Kate Chisholm

Bearing witness

Even the great Alan Bennett sounded out of synch with the times as he read from his new short story ‘The Shielding of Mrs Forbes’ for this week’s Book at Bedtime (Radio 4).

issue 20 August 2011

Even the great Alan Bennett sounded out of synch with the times as he read from his new short story ‘The Shielding of Mrs Forbes’ for this week’s Book at Bedtime (Radio 4).

Even the great Alan Bennett sounded out of synch with the times as he read from his new short story ‘The Shielding of Mrs Forbes’ for this week’s Book at Bedtime (Radio 4). His peculiarly English brand of wit, mordant, slightly sinister, a touch supercilious, grated on the nerves. No one else on radio can put together a character with such economy and yet such excruciating vividness. But in the light of the events of last week his characters sounded a bit jaded, a little worn out, too caricatured to gather us in as listeners.

What we needed instead, perhaps, was something more bracing and unexpected. Not 15 minutes in the company of the comforting but too knowing Bennett, but a new voice, coming straight from the heart of the communities most affected by what has happened.

Such an extraordinary shift has occurred in the social contract that it’s impossible to make valid immediate comment. All that can be done at the moment is to observe, to bear witness. But of course the panel on Any Questions (Radio 4) is deliberately primed to comment, opine, provoke. Perhaps when the programme began, more than 50 years ago, to comment was also to illumine. It’s possible. Politicians may then have had a broader understanding of their rightful place in the big scheme of things. No such luck now when so few of them have ever done anything else except breed political aspirations and dispense their own particular brand of socio-political wisdom.

Friday night’s programme gave us the worst kind of panel, chaired as always by Jonathan Dimbleby. As Sayeeda Warsi, co-chairman of the Conservative party, and Harriet Harman, deputy leader of the Labour party, slugged it out over police numbers, the criminal justice system, standards of parenting, unemployment and the cruel game of chance and hope, their increasingly dogmatic exchanges were given extra fuel by the provocative journalist Peter Hitchens. Only Julia Unwin, who directs the Joseph Rowntree Foundation (a charity which ‘seeks to understand the root causes of social problems’), spoke with the calmness born of the realisation that what’s going on is far bigger than any of us can hope to understand, at least for a while until the embers have burnt themselves out.

By some strange coincidence one of the questioners on that programme was Mrs Sentamu, whose husband the Archbishop of York had appeared the night before on the panel for the television version, Question Time, chaired by the other Dimbleby, David. It would have been intriguing if the Archbishop had been obliged to reply on air to his wife, who asked whether there is an underlying ‘moral deficit’ in our society, and whether this was the cause of last week’s public disorder.

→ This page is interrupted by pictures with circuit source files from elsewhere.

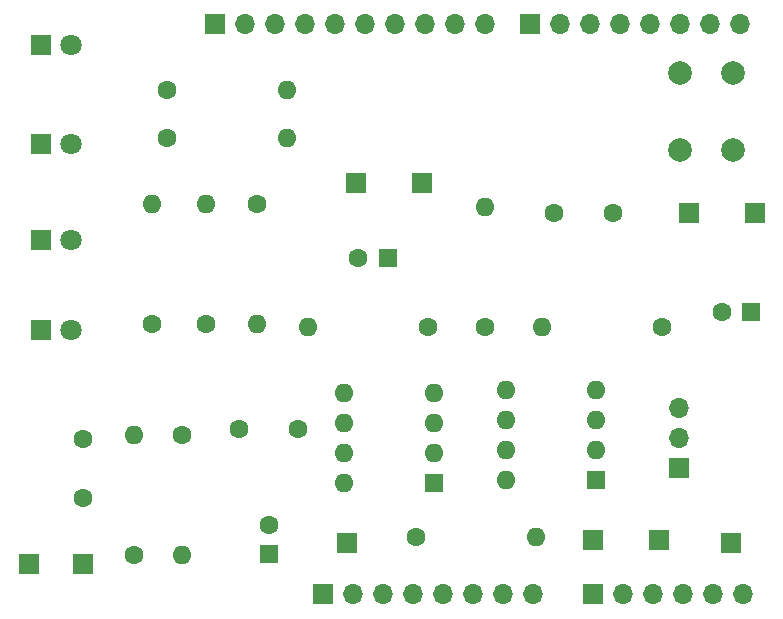
<source format=gbr>
%TF.GenerationSoftware,KiCad,Pcbnew,7.0.1*%
%TF.CreationDate,2023-05-02T20:05:28+02:00*%
%TF.ProjectId,Lab1_SDHD,4c616231-5f53-4444-9844-2e6b69636164,v 1.0*%
%TF.SameCoordinates,Original*%
%TF.FileFunction,Soldermask,Bot*%
%TF.FilePolarity,Negative*%
%FSLAX46Y46*%
G04 Gerber Fmt 4.6, Leading zero omitted, Abs format (unit mm)*
G04 Created by KiCad (PCBNEW 7.0.1) date 2023-05-02 20:05:28*
%MOMM*%
%LPD*%
G01*
G04 APERTURE LIST*
%ADD10R,1.600000X1.600000*%
%ADD11C,1.600000*%
%ADD12O,1.600000X1.600000*%
%ADD13R,1.800000X1.800000*%
%ADD14C,1.800000*%
%ADD15R,1.700000X1.700000*%
%ADD16O,1.700000X1.700000*%
%ADD17C,2.000000*%
G04 APERTURE END LIST*
D10*
X133440380Y-69012000D03*
D11*
X130940380Y-69012000D03*
X107620000Y-84292000D03*
X107620000Y-89292000D03*
X141656000Y-74854000D03*
D12*
X141656000Y-64694000D03*
D11*
X113462000Y-74600000D03*
D12*
X113462000Y-64440000D03*
D13*
X104064000Y-50978000D03*
D14*
X106604000Y-50978000D03*
D15*
X103048000Y-94920000D03*
X158928000Y-65202000D03*
X107620000Y-94920000D03*
D11*
X114732000Y-54788000D03*
D12*
X124892000Y-54788000D03*
D15*
X136322000Y-62662000D03*
X129972000Y-93142000D03*
D11*
X116002000Y-83998000D03*
D12*
X116002000Y-94158000D03*
D10*
X123368000Y-94093113D03*
D11*
X123368000Y-91593113D03*
D10*
X137328000Y-88052000D03*
D12*
X137328000Y-85512000D03*
X137328000Y-82972000D03*
X137328000Y-80432000D03*
X129708000Y-80432000D03*
X129708000Y-82972000D03*
X129708000Y-85512000D03*
X129708000Y-88052000D03*
D11*
X122352000Y-64440000D03*
D12*
X122352000Y-74600000D03*
D11*
X156642000Y-74854000D03*
D12*
X146482000Y-74854000D03*
D11*
X152538000Y-65202000D03*
X147538000Y-65202000D03*
X135814000Y-92634000D03*
D12*
X145974000Y-92634000D03*
D13*
X104059000Y-67488000D03*
D14*
X106599000Y-67488000D03*
D15*
X158084000Y-86777000D03*
D16*
X158084000Y-84237000D03*
X158084000Y-81697000D03*
D10*
X164222000Y-73584000D03*
D11*
X161722000Y-73584000D03*
D15*
X150800000Y-92888000D03*
D17*
X162666000Y-53368000D03*
X162666000Y-59868000D03*
X158166000Y-53368000D03*
X158166000Y-59868000D03*
D15*
X162484000Y-93142000D03*
D11*
X136830000Y-74854000D03*
D12*
X126670000Y-74854000D03*
D10*
X151044000Y-87798000D03*
D12*
X151044000Y-85258000D03*
X151044000Y-82718000D03*
X151044000Y-80178000D03*
X143424000Y-80178000D03*
X143424000Y-82718000D03*
X143424000Y-85258000D03*
X143424000Y-87798000D03*
D15*
X130734000Y-62662000D03*
X156388000Y-92888000D03*
D11*
X111938000Y-94158000D03*
D12*
X111938000Y-83998000D03*
D11*
X118034000Y-74600000D03*
D12*
X118034000Y-64440000D03*
D13*
X104064000Y-75108000D03*
D14*
X106604000Y-75108000D03*
D11*
X114732000Y-58852000D03*
D12*
X124892000Y-58852000D03*
D15*
X164516000Y-65202000D03*
D11*
X125868000Y-83490000D03*
X120868000Y-83490000D03*
D13*
X104059000Y-59360000D03*
D14*
X106599000Y-59360000D03*
D15*
X127940000Y-97460000D03*
D16*
X130480000Y-97460000D03*
X133020000Y-97460000D03*
X135560000Y-97460000D03*
X138100000Y-97460000D03*
X140640000Y-97460000D03*
X143180000Y-97460000D03*
X145720000Y-97460000D03*
D15*
X150800000Y-97460000D03*
D16*
X153340000Y-97460000D03*
X155880000Y-97460000D03*
X158420000Y-97460000D03*
X160960000Y-97460000D03*
X163500000Y-97460000D03*
D15*
X118796000Y-49200000D03*
D16*
X121336000Y-49200000D03*
X123876000Y-49200000D03*
X126416000Y-49200000D03*
X128956000Y-49200000D03*
X131496000Y-49200000D03*
X134036000Y-49200000D03*
X136576000Y-49200000D03*
X139116000Y-49200000D03*
X141656000Y-49200000D03*
D15*
X145466000Y-49200000D03*
D16*
X148006000Y-49200000D03*
X150546000Y-49200000D03*
X153086000Y-49200000D03*
X155626000Y-49200000D03*
X158166000Y-49200000D03*
X160706000Y-49200000D03*
X163246000Y-49200000D03*
M02*

</source>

Instead Harriet Harman succumbed to the temptation to lay the blame for the crisis on the current coalition government, and its prospective cuts to the education maintenance allowance and other benefits for the young and deprived. When we were in government, she insisted, talking about the Blair years, the number of kids from Camberwell who studied at university doubled. There is, however, a much more telling statistic, which Harman failed to highlight, and which we should all be really troubled about. Almost one third of teenagers leave school, in Camberwell and elsewhere, with inadequate literacy and numeracy skills.

In another strange reversal of accepted truths, the TV version actually gave us a much richer understanding of the problems we are facing, and so left a hopeful, rather than a bitter, taste. It was reassuring, somehow, to see the studio audience in the flesh, not just to hear them harrumphing in the background as you do on Radio 4, and to realise that they appeared to represent many different walks of life and points of view. Some of them were predictable in their views, some overheated, but many were full of the wisdom of lived experience. The panel, too, which was represented by three of the four estates of the realm (the Archbishop, our own editor and Lord (John) Prescott), was for the most part anxious not to appear too dogmatic or combative ­— with the exception of Lord Prescott who as usual spoke first and thought later.

There was a dawning sense on the programme that a gradual peeling away of the facts is required if we want to get to the heart of what happened. This was perhaps engendered by the presence on the panel of the formidable but keenly perceptive Camilla Batmanghelidjh, founder of the charitable foundation Kids Company. She spoke with extreme caution, unwilling to pass judgment, yet always acting as an advocate for those young people she sees every day as part of her work.

Watching, looking, observing the demeanour of the questioners and the responses of the panellists, was on this occasion far more instructive and insightful than listening. For once, radio lost out to TV.